Aus technischer Sicht scheinen die Rohölpreise also in der Gegend von 70 $/b gut abgesichert zu sein. Nach oben wird die Luft jenseits der 80 $/b sehr dünn. Hinzu kommt ein kalendarisches Argument: Schon seit sechs Jahren gilt die Regel, dass Rohölpreise ab dem Februar mit ihrem Anstieg beginnen, häufig nach einem schwachen Januar.
Ausblick: Diese Woche wird wohl ruhig beginnen, da die Märkte in China die gesamte Woche (Neujahr) und in den USA am Montag geschlossen bleiben. Das könnte zwar die Intra-Day-Volatilität erleichtern, sollte aber per saldo wenig bewegen. Erst am Mittwoch und Donnerstag stehen relevante Konjunkturdaten zur Veröffentlichung an. Der EIA-Wochenbericht kommt erst am Donnerstag.
Fundamental- und Makromodelle werden in den Perzeptionen der Öltrader dominieren, während Portfoliomodelle im Hintergrund bleiben. Einige Investmentbanken (Goldman, Barclays, BofA ML) setzen im Rahmen ihrer stark ausgebauten Long-Positionen auf einige der Fundamentalmodelle. In einer der nächsten Kolumnen werde ich auf die Stichhaltigkeit dieser Argumente eingehen.
Viele Banken rechnen mit einem unmittelbar bevorstehenden, steilen Ölpreisanstieg, während andere Analysten vorläufig stagnierende Preise erwarten. Auch die überaus einflussreiche chinesische Staatliche Planungskommission NDRC meldete sich zu Wort. Sie erwartet einen Durchschnittspreis von 80 $/b in diesem Jahr. Das sollte einen gewissen Sog auf die Preise ausüben, zumal China durch den flexiblen Aufbau seiner strategischen Ölreserven und durch Anpassungen in der inländischen Preispolitik den Weltmarktpreis immer wieder beeinflussen kann. Die Prognose Pekings lässt erahnen, dass die Schmerzgrenze über 80 $/b liegt.
Den verbleibenden Spielraum zwischen knapp unter 70 und knapp über 80 $/b loten immer wieder trend- oder korrelationsorientierte Hedge Fonds aus, die jedoch nicht in der Lage sind, eine Preisbewegung in Gang zu setzen, die länger als vier, fünf Wochen anhält. Der starke Abbau ihrer Longpositionen eröffnet ihnen allerdings wieder Möglichkeiten für einen neuen Anlauf auf die Marke von 80 $/b.

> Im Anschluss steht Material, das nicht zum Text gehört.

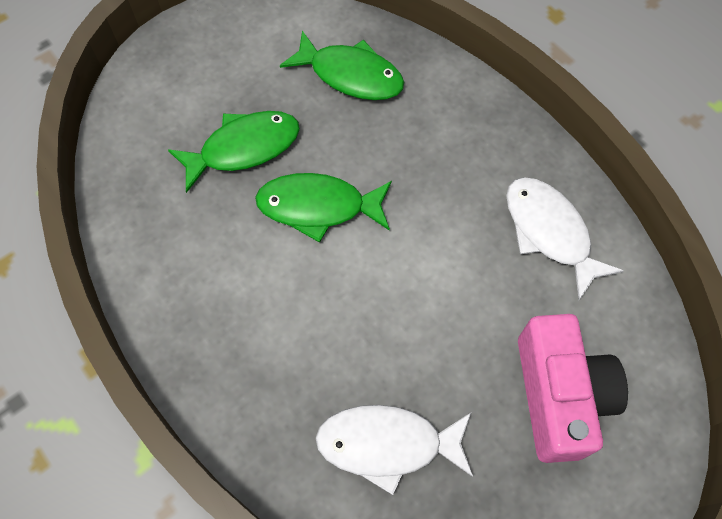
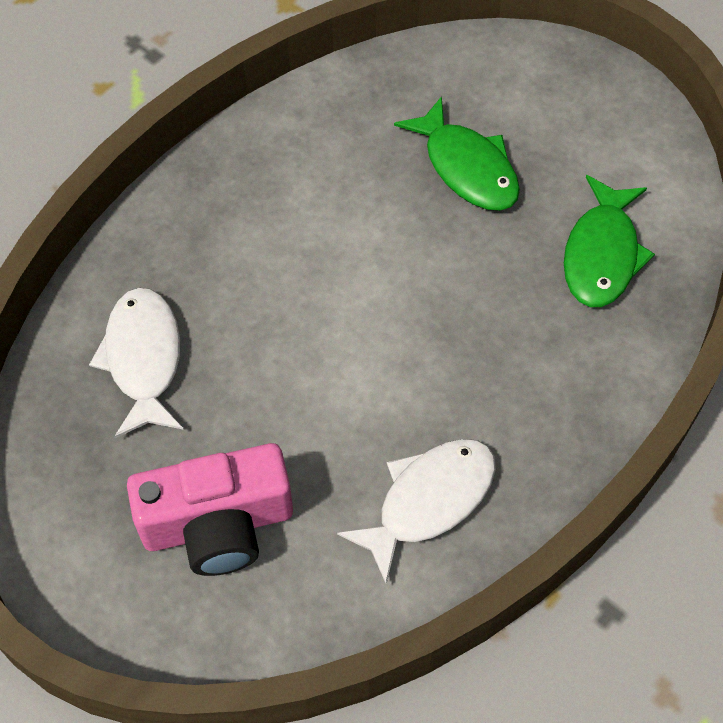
camera: 80 degrees right, 5 degrees down
(318, 207) = (408, 252): green fish -> none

Die meisten Marktkommentare, wenn man von den Research Notes der Investmentbanken absieht, sind zur Zeit bearish gestimmt. Ein Preisniveau um die 74 $/b liegt nach meiner Auffassung in einer neutralen Zone, zumal auch die Charttechnik keine Richtung vorgeben kann. Daher haben wir in der vorletzten Woche unsere bearishe Preissicht aufgegeben. Angesichts der Pattsituation bei den Fundamental-, Trend- und Makromodellen sowie einer leicht bullishen Konstellation bei den Akteurspositionierungen erscheint nunmehr eine Seitwärts-/Aufwärtsbewegung wahrscheinlich.